Judging from the raucous tone of the men’s voices, the liquid was not tea but something much, much stronger.
“Ah,” Robert said smoothly. “We seem to have found the rest of the party.”
Tommy eyed the dogs and torches with deep suspicion. “They look like they’re about to hunt down a head of peasant.”
Robert stuck his hands in his pockets and assumed a superior expression. “Don’t be absurd. Peasant is too tough and stringy. Hardly worth the bother.”
He wished he felt quite so sure as he sounded. For all his urbane words, there was something distinctly off-putting about the pampered lordlings prancing along the edge of the forest. The torchlight distended their open jaws and lent a yellow cast to their teeth, making exaggerated caricatures of their features, turning them into something predatory, primal, their faces florid in the flaring light of the torches.

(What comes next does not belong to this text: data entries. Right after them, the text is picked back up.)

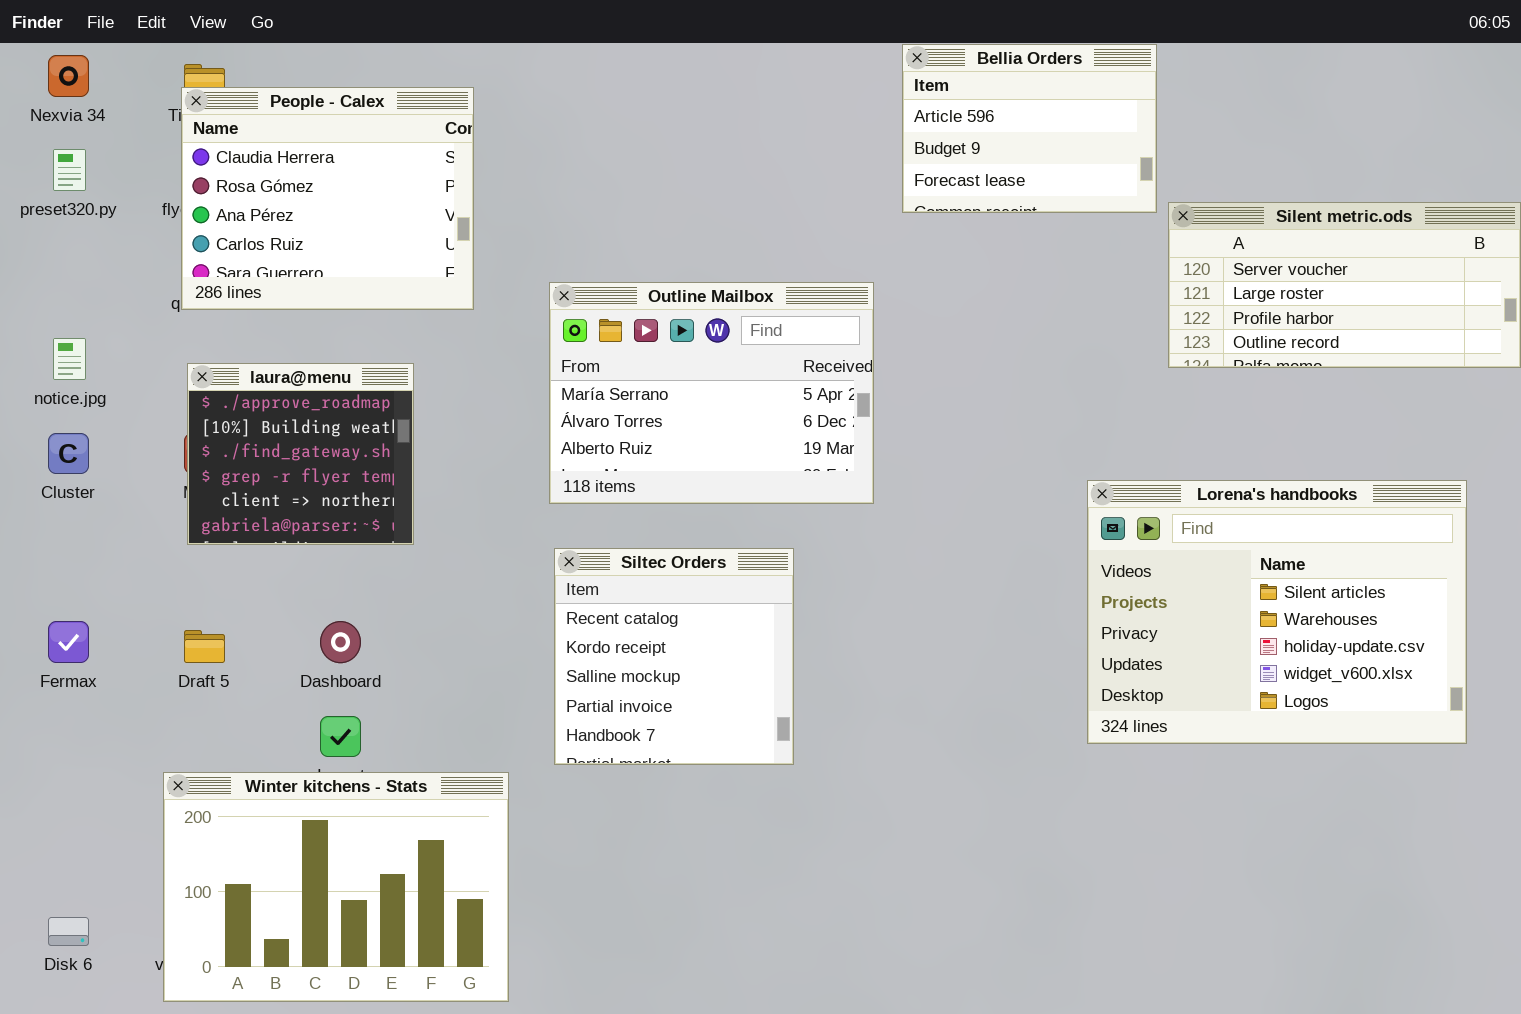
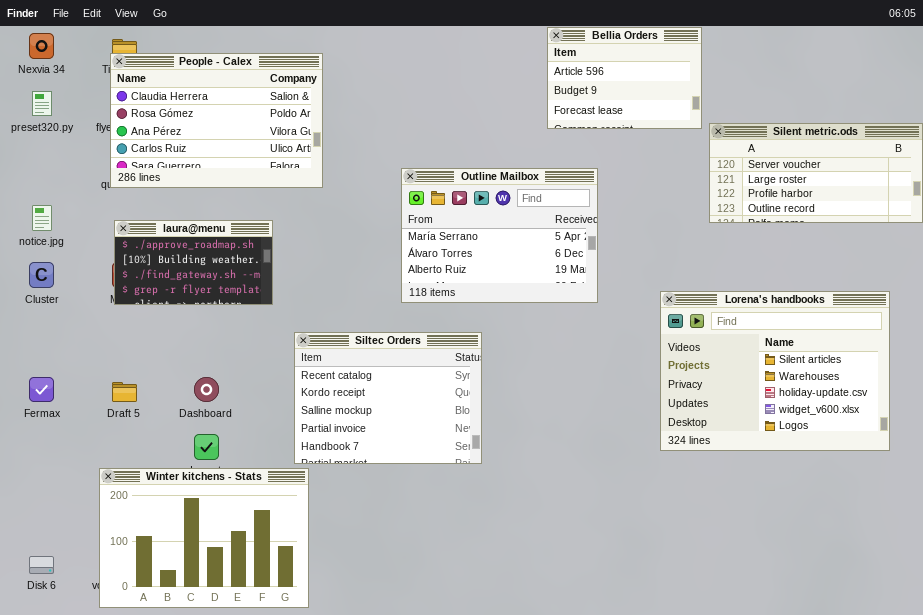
People - Calex: [181,87,474,310] -> [110,53,323,188], resized
Outline Mailbox: [549,282,874,504] -> [401,168,598,303], moved
laura@menu: [187,363,414,545] -> [114,220,273,305], resized
Siltec Orders: [554,548,794,765] -> [294,332,482,464], resized

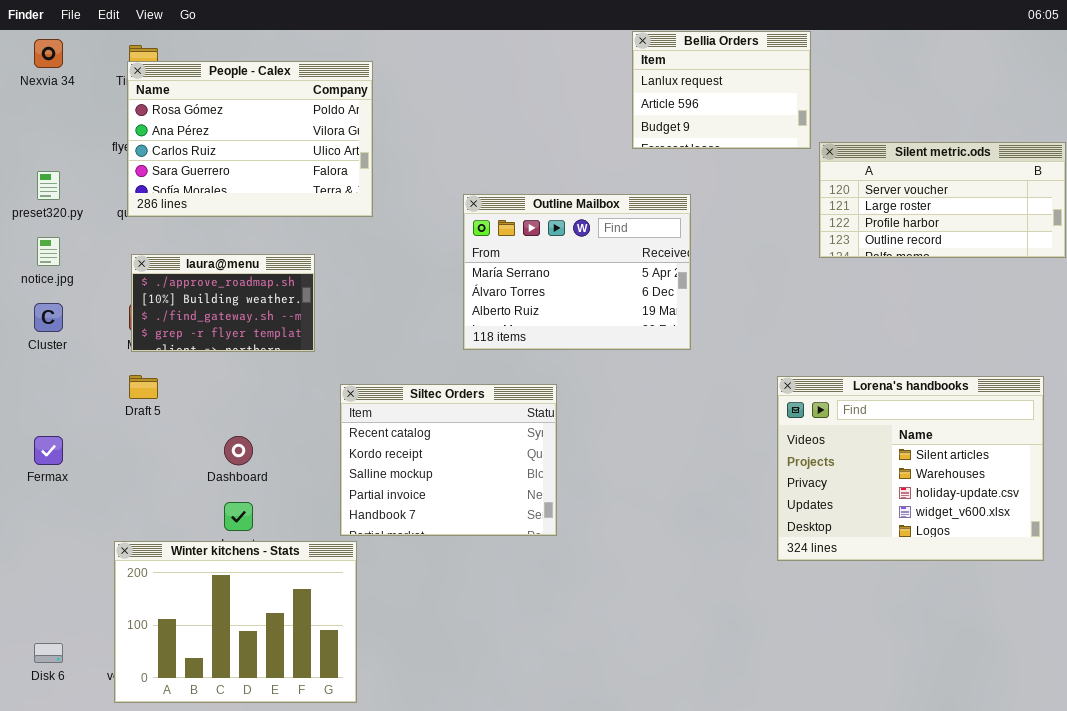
Bellia Orders: [547,27,702,129] -> [632,31,811,149], scrolled up 1 row
People - Calex: [110,53,323,188] -> [127,61,373,217], scrolled down 1 row
preset320.py: [32,91,52,116] -> [37,171,60,200], moved
Lorena's handbooks: [660,291,890,451] -> [777,376,1044,561], moved
Draft 5: [112,382,137,402] -> [129,375,158,399], moved

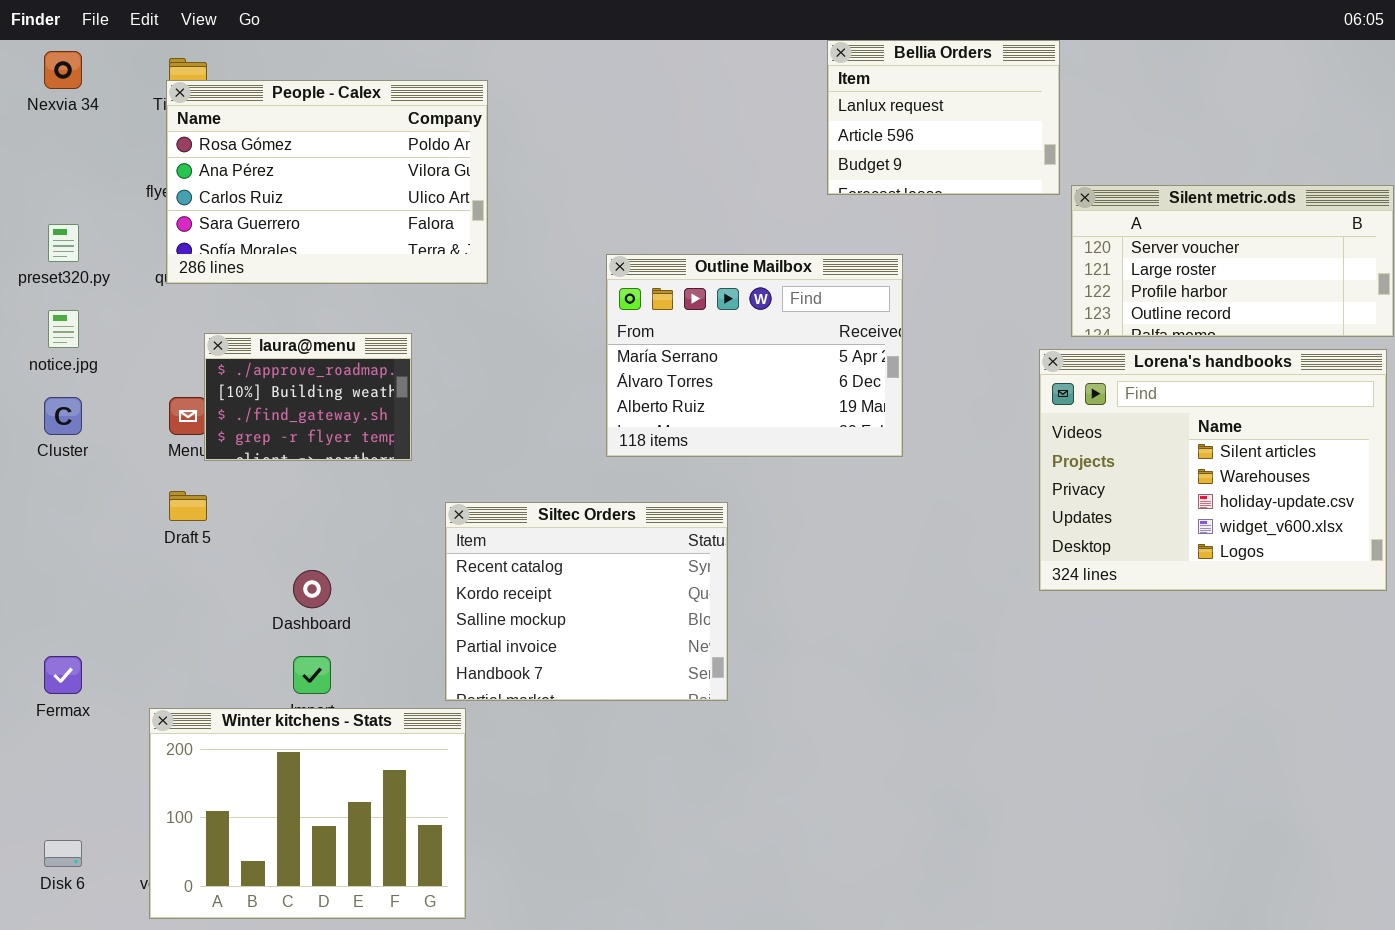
laura@menu: [131,254,315,352] -> [204,333,412,461], resized
Lorena's handbooks: [777,376,1044,561] -> [1039,349,1387,591], moved
Fermax: [34,436,63,465] -> [44,656,82,694], moved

These were the sort of men Arthur Wrothan had collected around him in India, the spoiled, the bored, the wealthy. That was how Wrothan had operated. He had battened on the young aristocrats playing at soldier, winning their loyalty by introducing them to all the vices the Orient had to offer. He had made a very special sort of club out of it, one that operated by invitation only. It was a group Robert had steered well clear of — he had no use for amateur officers dabbling in debauchery and even less for bottom-feeders like Wrothan — but in such a small world, it was impossible not to know of them.
They had tended to travel en masse, Wrothan’s lordlings, clattering into the officers’ mess in a burst of clanking spurs, gleaming silver buttons, and shouted ribaldries, well-groomed hair as burnished as their buttons, cheeks flushed with drink rather than sun.